Senior Credit Facility
On July 15, 2008, we amended and restated our credit facility.
The $210,000 revolving senior credit facility will expire June 29, 2013. In addition, the revolving senior credit facility includes a letter of credit sub-facility with a sublimit of $50,000 and a swing line sub-facility with a sublimit of $10,000. The $50,000 letter of credit sub-facility does not limit the maximum actual borrowings on the revolving senior credit facility.
This revolving senior credit facility bears interest, at our option, at either (1) LIBOR plus an applicable LIBOR margin of between 2.00% and 3.50% depending on the ratio of our total funded indebtedness to our EBITDA from time to time (“Total Debt Ratio”) or (2) the Base Rate (as defined below) plus an applicable Base Rate Margin of between 0.50% and 2.00% depending on our Total Debt Ratio. We may elect interest periods of one, two, three or nine months for LIBOR based borrowings. The Base Rate is the greater of (i) the rate publicly announced from time to time by Bank of America, N.A. as its “prime rate”, or (ii) the overnight federal funds rate plus 0.50%.
Certain financial covenants limit the Company’s capacity to fully draw on its $210,000 revolving credit facility. Our senior credit facility includes a fixed charge ratio covenant, a total debt to EBITDA ratio covenant, a limit on our ability to incur additional indebtedness, issue preferred stock or pay dividends, and certain other restrictions on our activities. We are required to repay borrowings under our senior credit facility out of the proceeds of future issuances of debt or equity securities and asset sales, subject to certain customary exceptions. Our senior credit facility is secured by substantially all of our assets and all assets acquired in the future (including a pledge of 100% of the stock of our existing and future domestic guarantor subsidiaries and 65% of the stock of our existing and future foreign subsidiaries).
We are in compliance with all of our financial covenants as of September 30, 2011.
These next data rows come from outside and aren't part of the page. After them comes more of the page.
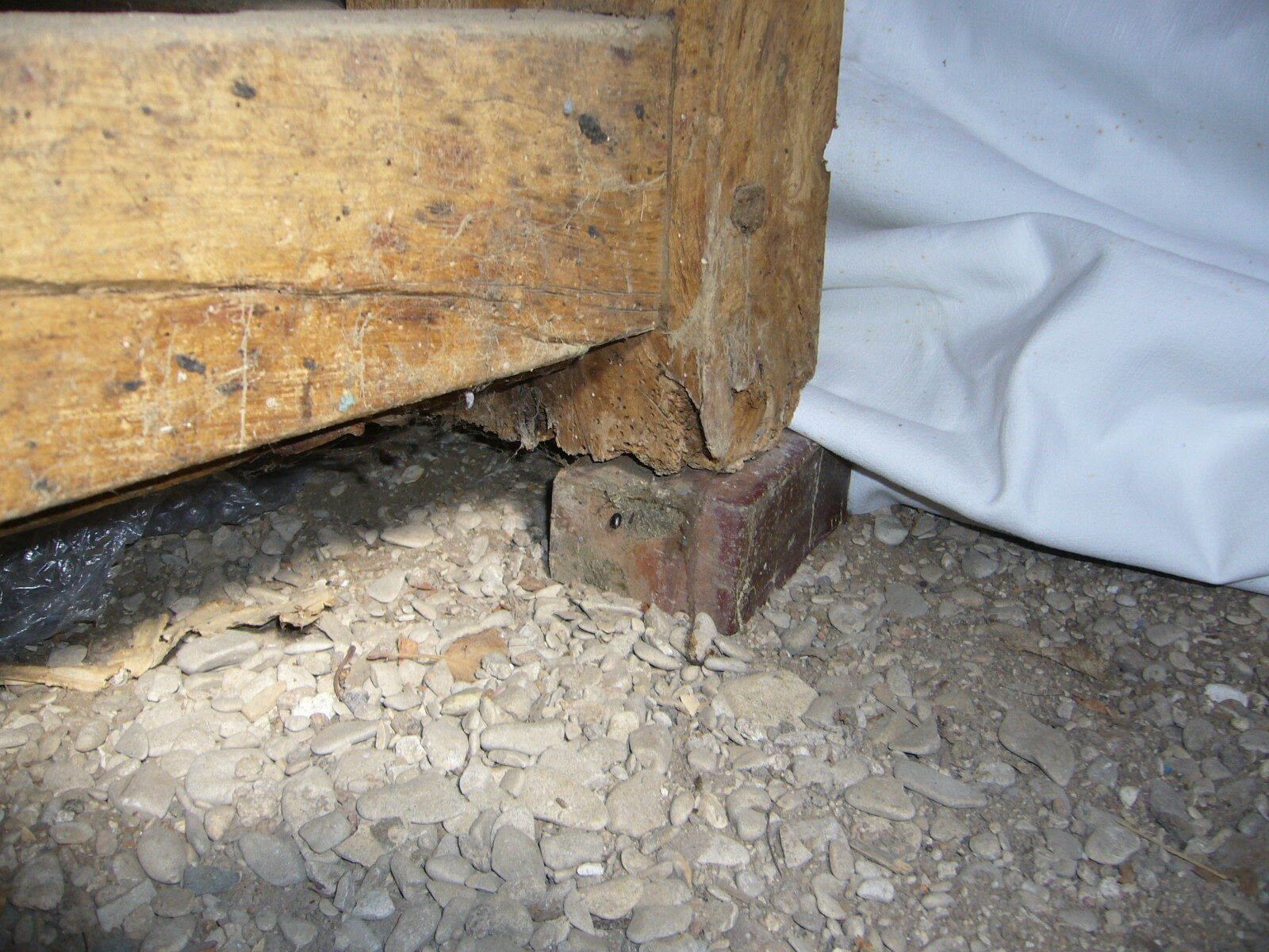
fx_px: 1283
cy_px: 476
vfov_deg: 40.7
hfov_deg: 52.6
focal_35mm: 35
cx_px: 634
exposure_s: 1/60
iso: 80
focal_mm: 5.8
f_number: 2.8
The weighted average interest rate on our senior credit facility at September 30, 2011 and December 31, 2010 was 2.2% and 2.6%, respectively. The rate includes all outstanding LIBOR contracts, interest rate cap effect and letters of credit. The weighted average interest rate on outstanding borrowings, not including letters of credit, was 2.2% and 2.6% at September 30, 2011 and December 31, 2010, respectively.
At September 30, 2011, we had $16,823 of letters of credit outstanding under the senior credit facility, borrowings against the senior credit facility aggregated $91,950, and we had $55,705 available under the senior credit facility.